None of those cases were unanimous, and it would be wrong to assume that there was broad consensus that these prayers are unconstitutional.  More importantly, the ultimate ruling is beside the point I am trying to make.  What’s striking is that the only form of prayer in schools that the Courts can consider in any meaningful way is group prayer.  It seems obvious that a good reason for this is the fact that a governmental prohibition on individual prayer would be a violation of the First Amendment’s free exercise clause.  Another explanation for the court’s exclusive examination of group prayers, though, is that the court is actually attempting to avoid making religious and theological pronouncements.

Religious arguments and legal arguments for prayer in school are inherently different, but what is most remarkable is the fact that the two arguments are not even operating under the same premises.  The legal arguments around school prayer boil down to whether or not students are “forced to pray,” who leads the prayer, and where the prayers are located.  When content is discussed, it is more about whether or not the prayer is “nondenominational” or not, and such arguments have essentially been relegated from the main discussion.  The legal arguments are really about the mechanics of government approaches to religion, which must be concerned with neutrality and minutia.

None of this is how the religious ever actually talk about prayer.  Prayer can be seen as communion with the divine, a plea for help, or even just a token of thanks.  Even prayers which are highly systematized and ordered, such as the Catholic rosary, are focused on the believer’s access to particular mysteries.  The regular group prayers of Mosques are public prayers, but for Muslims they are a way to serve God.  For a religious person, prayer is a matter of accessing the divine for any number of reasons.

This dichotomy between the Judicial approach to prayer in schools and the religious conversation about prayers reveals something quite important regarding case law on religion.  The United States Judicial System is 1) forbidden to establish religion, and 2) built around secular, Western ideas of the role of government.  The courts would never want to decree theological judgments or stake out religious values.  While historically courts have shown religious prejudice at times (see Everson v. Board of Education 330 US 1 (1947)), they also have consistently sought to leave religion as a matter of individual conscience.

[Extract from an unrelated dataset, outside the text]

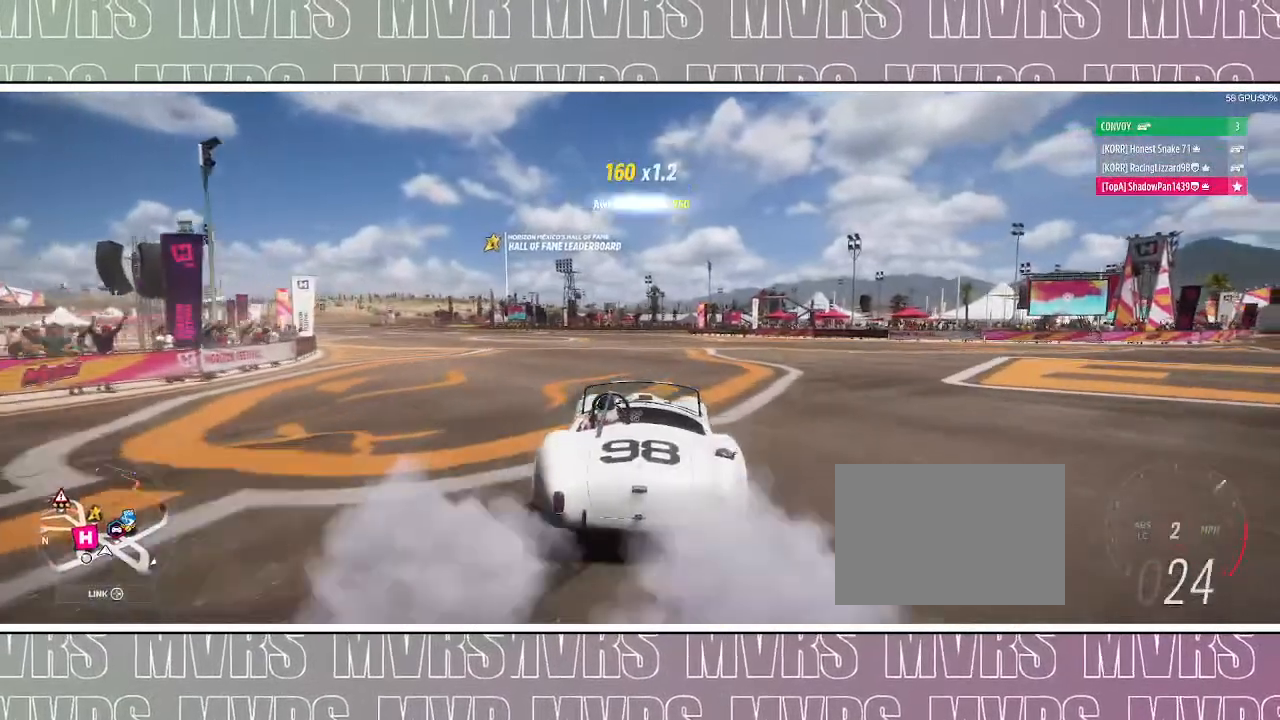
{"buttons": ["R2"], "left_stick": "right", "right_stick": "center", "events": [[50, "DPAD_LEFT", "up"], [67, "CIRCLE", "up"], [383, "left_stick", "right"]]}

In other words, the courts rarely talk about religion even when deciding religion cases.  Reynolds v. United States 98 US 145 (1878) is superficially about the legality of Mormon polygamy, but the opinion by Chief Justice Morrison Waite mostly discusses the validity and boundaries of laws.  Everson v. Board of Education officially is about whether government money can be given to parents of parochial schoolchildren for transportation.  The justices mostly discuss taxation.  The Church of Lukumi Bablu Aye v. City of Hialeah 508 US 520 (1993) is a case concerning laws prohibiting Santeria slaughter of animals, yet the court mostly deals with the ramifications of a law which targets a specific group of people.

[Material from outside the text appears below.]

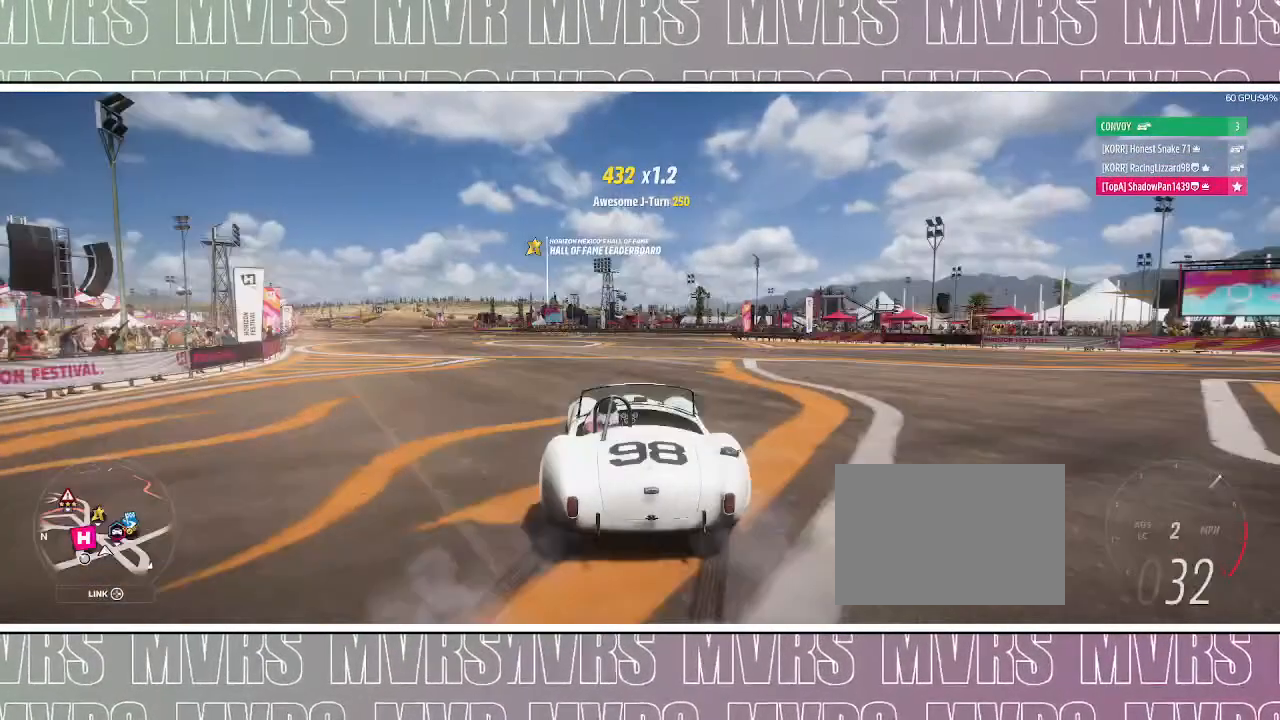
{"buttons": ["R2"], "left_stick": "right", "right_stick": "center", "events": []}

This avoidance of discussing religion directly might actually be beneficial for the courts.  The backlash to school prayer decisions is probably enough evidence to show that when the courts affect religion in any way, someone will be upset.  The dichotomy between the legal and religious approach to issues regarding law and religion, though, means that there will always be two conversations on every issue.

William H. Floyd is a second year MA student with interests in American religion at Claremont School of Theology.

  • Valentina

    Thank you for your post. As we have been reading our cases, I have found it most intriguing to see how the courts dance around issues of religion with finesse and on tip toes. Most times as I am reading half way through the cases expecting to see holdings and reasonings exclusively on the establishment clause or free exercise, I will read something completely unrelated to the law, as you mention above such as taxation, discrmination or state versus federal laws. The ability for the courts to take matters that may sit on such large constitutional issues such as the freedom of religion clauses, and invoke other areas of law that are less heavy and cumbersome is remarkable, spooky, and yet mystifying.